TASK TO COMPLETE> In the data, rewrite the lines between the one holding "evidencia en el" and the one holding "todo lo que", inclusive, swapping "guerrilla" for "organización" and leaving everything else unchanged.

▬▬▬▬▬▬

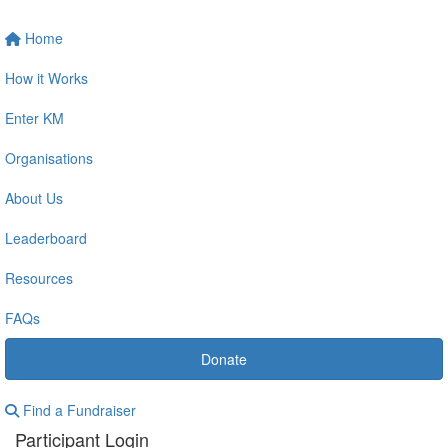
Home
How it Works
Enter KM
Organisations
About Us
Leaderboard
Resources
FAQs
Donate
Find a Fundraiser
Participant Login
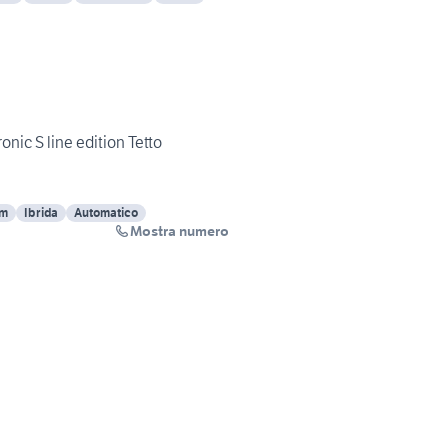
onic S line edition Tetto
Km
Ibrida
Automatico
Mostra numero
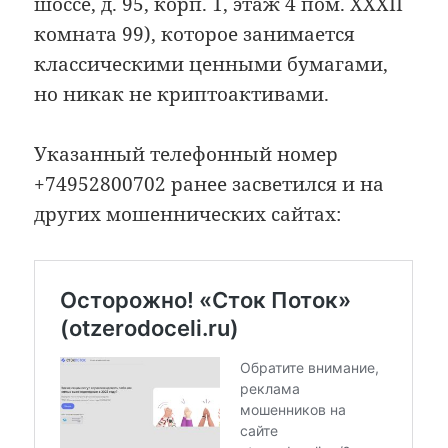
шоссе, д. 95, корп. 1, этаж 4 пом. XXXII
комната 99), которое занимается
классическими ценными бумагами,
но никак не криптоактивами.
Указанный телефонный номер
+74952800702 ранее засветился и на
других мошеннических сайтах:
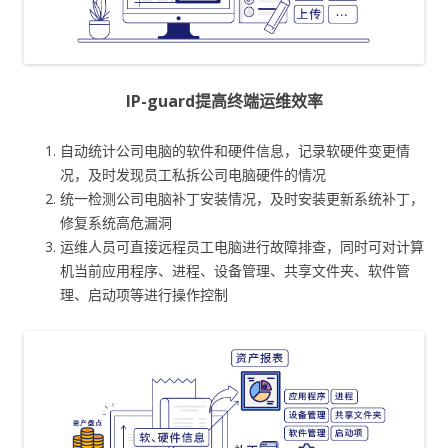
IP-guard提高终端运维效率
自动统计公司电脑的软件和硬件信息，记录软硬件变更情
况，及时发现员工私拆公司电脑硬件的情况
统一检测公司电脑补丁安装情况，及时安装更新系统补丁，
修复系统高危漏洞
运维人员可直接远程员工电脑进行故障排查，同时可对计算
机当前应用程序、进程、设备管理、共享文件夹、软件管
理、启动项等进行操作控制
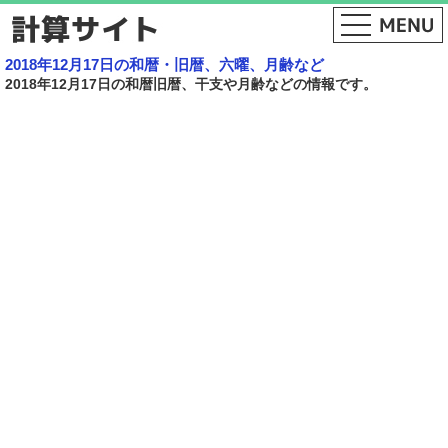
2018年12月17日の和暦・旧暦、六曜、月齢など
2018年12月17日の和暦旧暦、干支や月齢などの情報です。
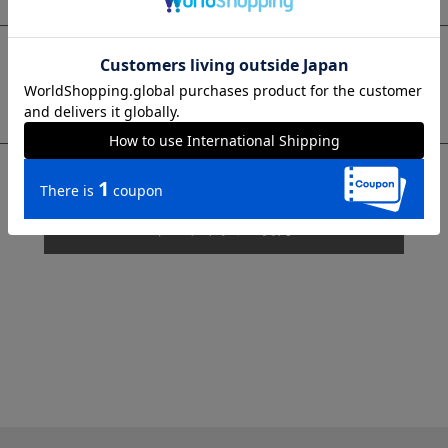
sms
チャットで質問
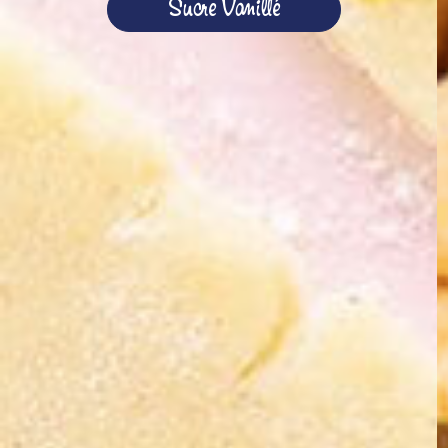
Sucre Vanillé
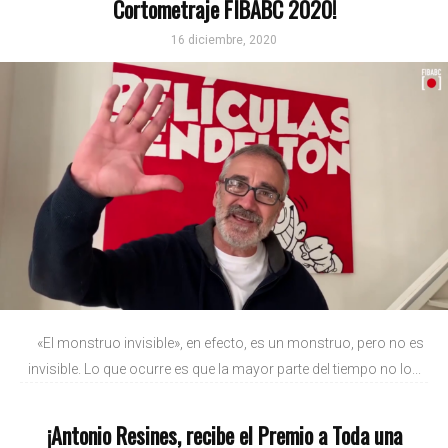
Cortometraje FIBABC 2020!
16 diciembre, 2020
«El monstruo invisible», en efecto, es un monstruo, pero no es
invisible. Lo que ocurre es que la mayor parte del tiempo no lo...
¡Antonio Resines, recibe el Premio a Toda una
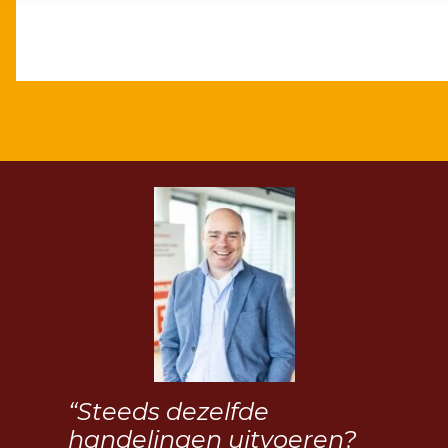
“Steeds dezelfde
handelingen uitvoeren?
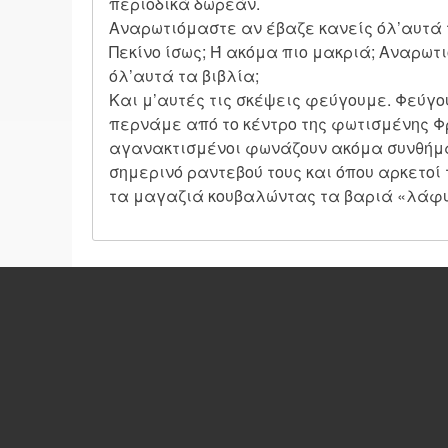
περιοδικά δωρεάν.
Αναρωτιόμαστε αν έβαζε κανείς όλ’αυτά 
Πεκίνο ίσως; Ή ακόμα πιο μακριά; Αναρωτ
όλ’αυτά τα βιβλία;
Και μ’αυτές τις σκέψεις φεύγουμε. Φεύγο
περνάμε από το κέντρο της φωτισμένης 
αγανακτισμένοι φωνάζουν ακόμα συνθήμα
σημερινό ραντεβού τους και όπου αρκετοί 
τα μαγαζιά κουβαλώντας τα βαριά «λάφυρ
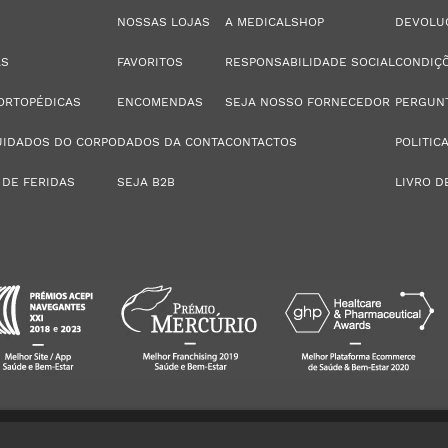
NOSSAS LOJAS
A MEDICALSHOP
DEVOLU
AS
FAVORITOS
RESPONSABILIDADE SOCIAL
CONDIÇÕ
ORTOPÉDICAS
ENCOMENDAS
SEJA NOSSO FORNECEDOR
PERGUN
UIDADOS DO CORPO
DADOS DA CONTA
CONTACTOS
POLITIC
 DE FERIDAS
SEJA B2B
LIVRO D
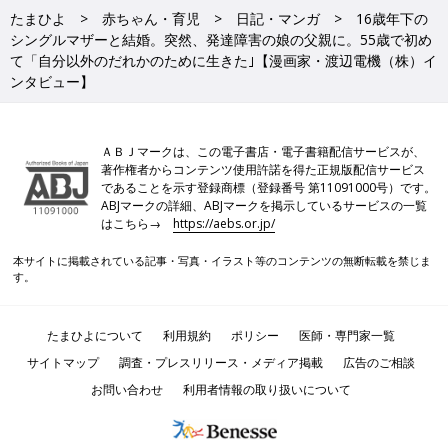
たまひよ
赤ちゃん・育児
日記・マンガ
16歳年下の
シングルマザーと結婚。突然、発達障害の娘の父親に。55歳で初め
て「自分以外のだれかのために生きた｣【漫画家・渡辺電機（株）イ
ンタビュー】
ＡＢＪマークは、この電子書店・電子書籍配信サービスが、
著作権者からコンテンツ使用許諾を得た正規版配信サービス
であることを示す登録商標（登録番号 第11091000号）です。
ABJマークの詳細、ABJマークを掲示しているサービスの一覧
はこちら→
https://aebs.or.jp/
本サイトに掲載されている記事・写真・イラスト等のコンテンツの無断転載を禁じま
す。
たまひよについて
利用規約
ポリシー
医師・専門家一覧
サイトマップ
調査・プレスリリース・メディア掲載
広告のご相談
お問い合わせ
利用者情報の取り扱いについて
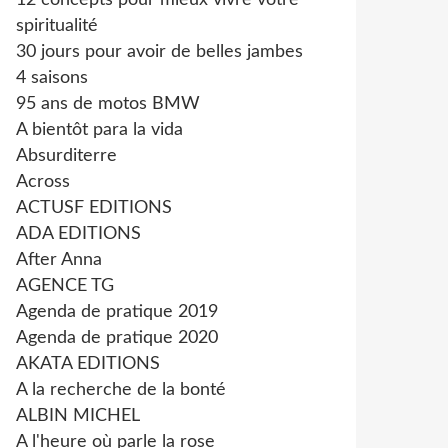
12 concepts pour mieux vivre votre
spiritualité
30 jours pour avoir de belles jambes
4 saisons
95 ans de motos BMW
A bientôt para la vida
Absurditerre
Across
ACTUSF EDITIONS
ADA EDITIONS
After Anna
AGENCE TG
Agenda de pratique 2019
Agenda de pratique 2020
AKATA EDITIONS
A la recherche de la bonté
ALBIN MICHEL
A l'heure où parle la rose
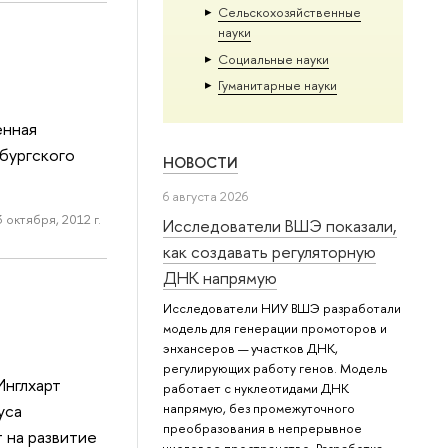
Сельскохозяйственные
науки
Социальные науки
Гуманитарные науки
енная
бургского
НОВОСТИ
6 августа 2026
3 октября, 2012 г.
Исследователи ВШЭ показали,
как создавать регуляторную
ДНК напрямую
Исследователи НИУ ВШЭ разработали
модель для генерации промоторов и
энхансеров — участков ДНК,
регулирующих работу генов. Модель
Инглхарт
работает с нуклеотидами ДНК
уса
напрямую, без промежуточного
преобразования в непрерывное
т на развитие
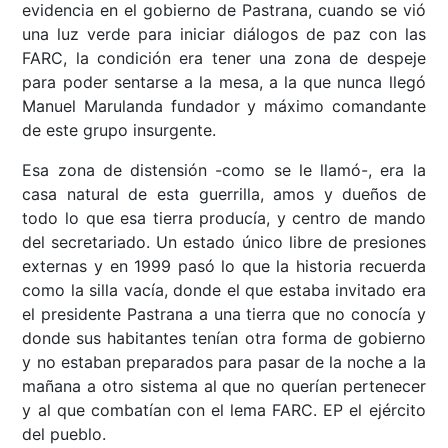
evidencia en el gobierno de Pastrana, cuando se vió
una luz verde para iniciar diálogos de paz con las
FARC, la condición era tener una zona de despeje
para poder sentarse a la mesa, a la que nunca llegó
Manuel Marulanda fundador y máximo comandante
de este grupo insurgente.
Esa zona de distensión -como se le llamó-, era la
casa natural de esta guerrilla, amos y dueños de
todo lo que esa tierra producía, y centro de mando
del secretariado. Un estado único libre de presiones
externas y en 1999 pasó lo que la historia recuerda
como la silla vacía, donde el que estaba invitado era
el presidente Pastrana a una tierra que no conocía y
donde sus habitantes tenían otra forma de gobierno
y no estaban preparados para pasar de la noche a la
mañana a otro sistema al que no querían pertenecer
y al que combatían con el lema FARC. EP el ejército
del pueblo.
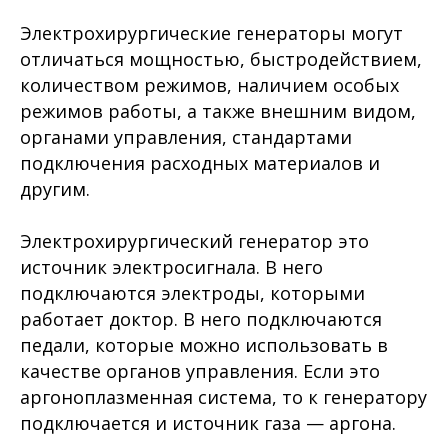
Электрохирургические генераторы могут
отличаться мощностью, быстродействием,
количеством режимов, наличием особых
режимов работы, а также внешним видом,
органами управления, стандартами
подключения расходных материалов и
другим.
Электрохирургический генератор это
источник электросигнала. В него
подключаются электроды, которыми
работает доктор. В него подключаются
педали, которые можно использовать в
качестве органов управления. Если это
аргоноплазменная система, то к генератору
подключается и источник газа — аргона.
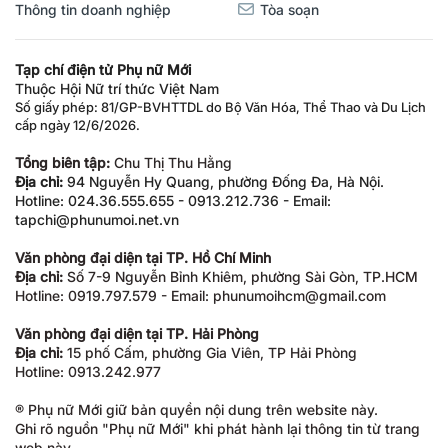
Thông tin doanh nghiệp
Tòa soạn
Tạp chí điện tử Phụ nữ Mới
Thuộc Hội Nữ trí thức Việt Nam
Số giấy phép: 81/GP-BVHTTDL do Bộ Văn Hóa, Thể Thao và Du Lịch
cấp ngày 12/6/2026.
Tổng biên tập:
Chu Thị Thu Hằng
Địa chỉ:
94 Nguyễn Hy Quang, phường Đống Đa, Hà Nội.
Hotline: 024.36.555.655 - 0913.212.736 - Email:
tapchi@phunumoi.net.vn
Văn phòng đại diện tại TP. Hồ Chí Minh
Địa chỉ:
Số 7-9 Nguyễn Bỉnh Khiêm, phường Sài Gòn, TP.HCM
Hotline: 0919.797.579 - Email: phunumoihcm@gmail.com
Văn phòng đại diện tại TP. Hải Phòng
Địa chỉ:
15 phố Cấm, phường Gia Viên, TP Hải Phòng
Hotline: 0913.242.977
® Phụ nữ Mới giữ bản quyền nội dung trên website này.
Ghi rõ nguồn "Phụ nữ Mới" khi phát hành lại thông tin từ trang
web này.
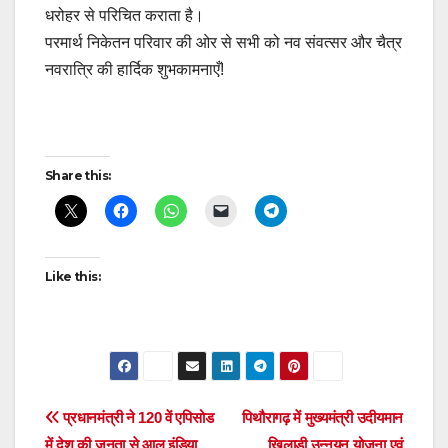
धरोहर से परिचित कराता है।
परमार्थ निकेतन परिवार की ओर से सभी को नव संवत्सर और चैत्र
नवरात्रि की हार्दिक शुभकामनाएँ!
Post
Share this:
navigation
Like this:
Post
प्रधानमंत्री ने 120 वें एपिसोड
पिथौरागढ़ में मुख्यमंत्री उदीयमान
में देश की जनता से आल इंडिया
खिलाड़ी उन्नयन योजना एवं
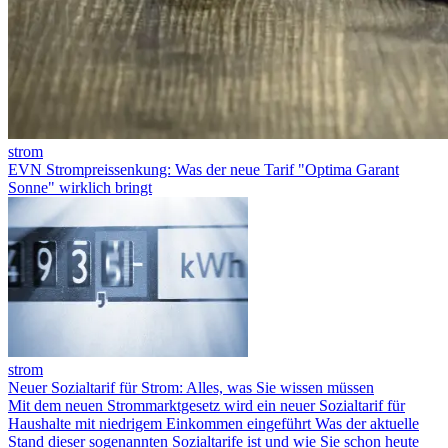
strom
EVN Strompreissenkung: Was der neue Tarif "Optima Garant
Sonne" wirklich bringt
strom
Neuer Sozialtarif für Strom: Alles, was Sie wissen müssen
Mit dem neuen Strommarktgesetz wird ein neuer Sozialtarif für
Haushalte mit niedrigem Einkommen eingeführt Was der aktuelle
Stand dieser sogenannten Sozialtarife ist und wie Sie schon heute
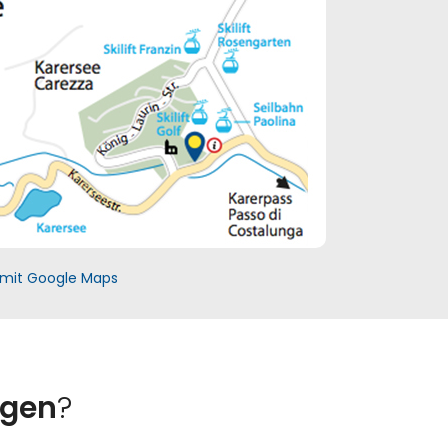
mit Google Maps
igen
?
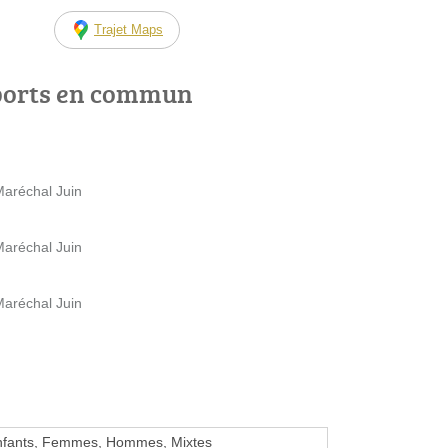
Trajet Maps
ports en commun
Maréchal Juin
Maréchal Juin
Maréchal Juin
nfants, Femmes, Hommes, Mixtes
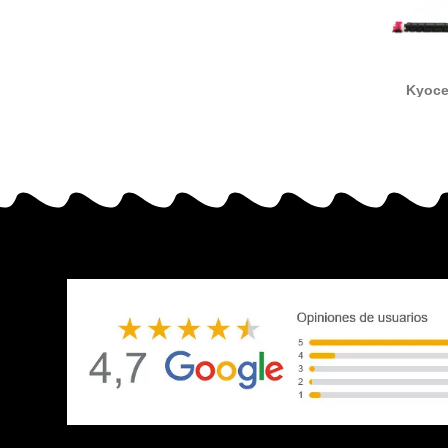
Kyoce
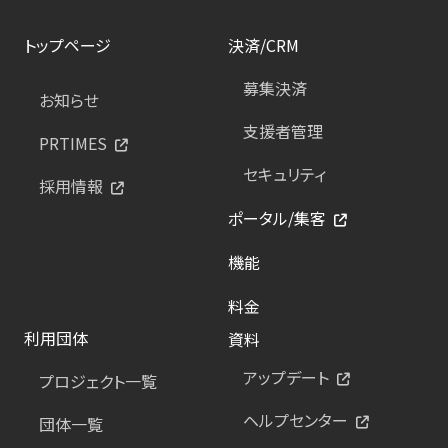
トップページ
決済/CRM
募集決済
お知らせ
支援者管理
PRTIMES
セキュリティ
採用情報
ポータル/集客
機能
料金
利用団体
資料
アップデート
プロジェクト一覧
ヘルプセンター
団体一覧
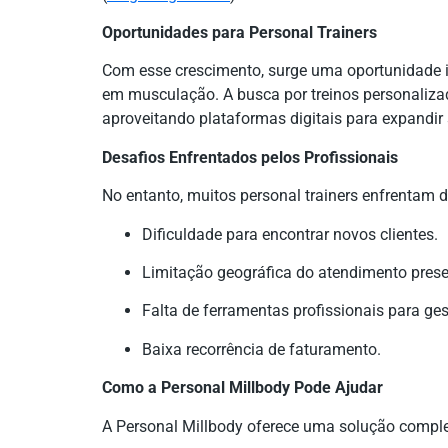
Oportunidades para Personal Trainers
Com esse crescimento, surge uma oportunidade in
em musculação. A busca por treinos personalizad
aproveitando plataformas digitais para expandir
Desafios Enfrentados pelos Profissionais
No entanto, muitos personal trainers enfrentam 
Dificuldade para encontrar novos clientes.
Limitação geográfica do atendimento prese
Falta de ferramentas profissionais para ges
Baixa recorrência de faturamento.
Como a Personal Millbody Pode Ajudar
A Personal Millbody oferece uma solução comple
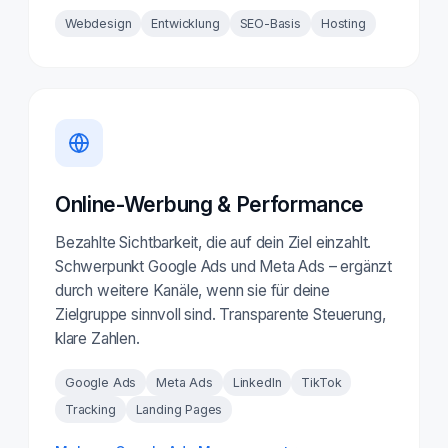
Webdesign
Entwicklung
SEO-Basis
Hosting
Online-Werbung & Performance
Bezahlte Sichtbarkeit, die auf dein Ziel einzahlt.
Schwerpunkt Google Ads und Meta Ads – ergänzt
durch weitere Kanäle, wenn sie für deine
Zielgruppe sinnvoll sind. Transparente Steuerung,
klare Zahlen.
Google Ads
Meta Ads
LinkedIn
TikTok
Tracking
Landing Pages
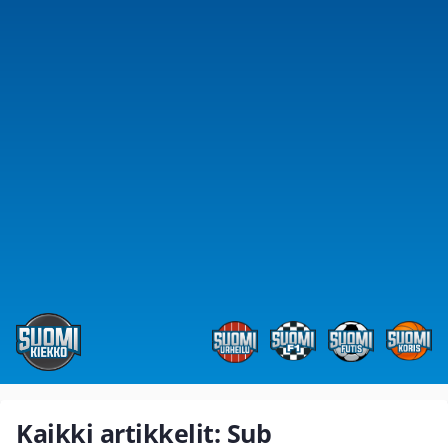
Kaikki artikkelit: Sub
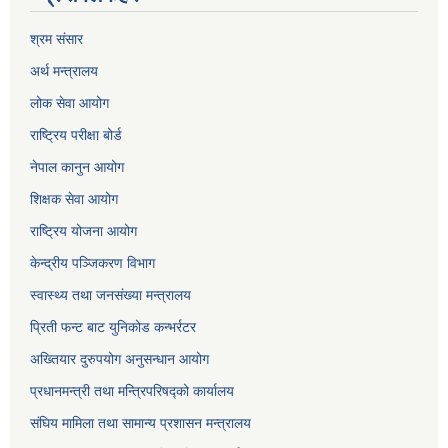
श्रम संसार
अर्थ मन्त्रालय
लोक सेवा आयोग
राष्ट्रिय परीक्षा बोर्ड
नेपाल कानुन आयोग
शिक्षक सेवा आयोग
राष्ट्रिय योजना आयोग
केन्द्रीय पञ्जिकरण विभाग
स्वास्थ्य तथा जनसंख्या मन्त्रालय
प्रिती फन्ट बाट युनिकोड कन्भर्रटर
अख्तियार दुरुपयोग अनुसन्धान आयोग
प्रधानमन्त्री तथा मन्त्रिपरिषद्को कार्यालय
संघिय मामिला तथा सामान्य प्रशासन मन्त्रालय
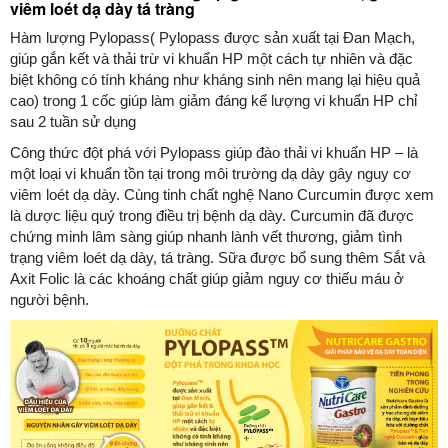
viêm loét dạ dày tá tràng
Hàm lượng Pylopass( Pylopass được sản xuất tại Đan Mạch,
giúp gắn kết và thải trừ vi khuẩn HP một cách tự nhiên và đặc
biệt không có tính kháng như kháng sinh nên mang lại hiệu quả
cao) trong 1 cốc giúp làm giảm đáng kể lượng vi khuẩn HP chỉ
sau 2 tuần sử dụng
Công thức đột phá với Pylopass giúp đào thải vi khuẩn HP – là
một loại vi khuẩn tồn tại trong môi trường dạ dày gây nguy cơ
viêm loét dạ dày. Cùng tinh chất nghệ Nano Curcumin được xem
là dược liệu quý trong điều trị bệnh dạ dày. Curcumin đã được
chứng minh lâm sàng giúp nhanh lành vết thương, giảm tình
trạng viêm loét dạ dày, tá tràng. Sữa được bổ sung thêm Sắt và
Axit Folic là các khoáng chất giúp giảm nguy cơ thiếu máu ở
người bệnh.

▬▬▬▬▬▬

ANSWER SPACE>
evidencia en el gobierno de Pastrana, cuando se vió
una luz verde para iniciar diálogos de paz con las
FARC, la condición era tener una zona de despeje
para poder sentarse a la mesa, a la que nunca llegó
Manuel Marulanda fundador y máximo comandante
de este grupo insurgente.
Esa zona de distensión -como se le llamó-, era la
casa natural de esta organización, amos y dueños de
todo lo que esa tierra producía, y centro de mando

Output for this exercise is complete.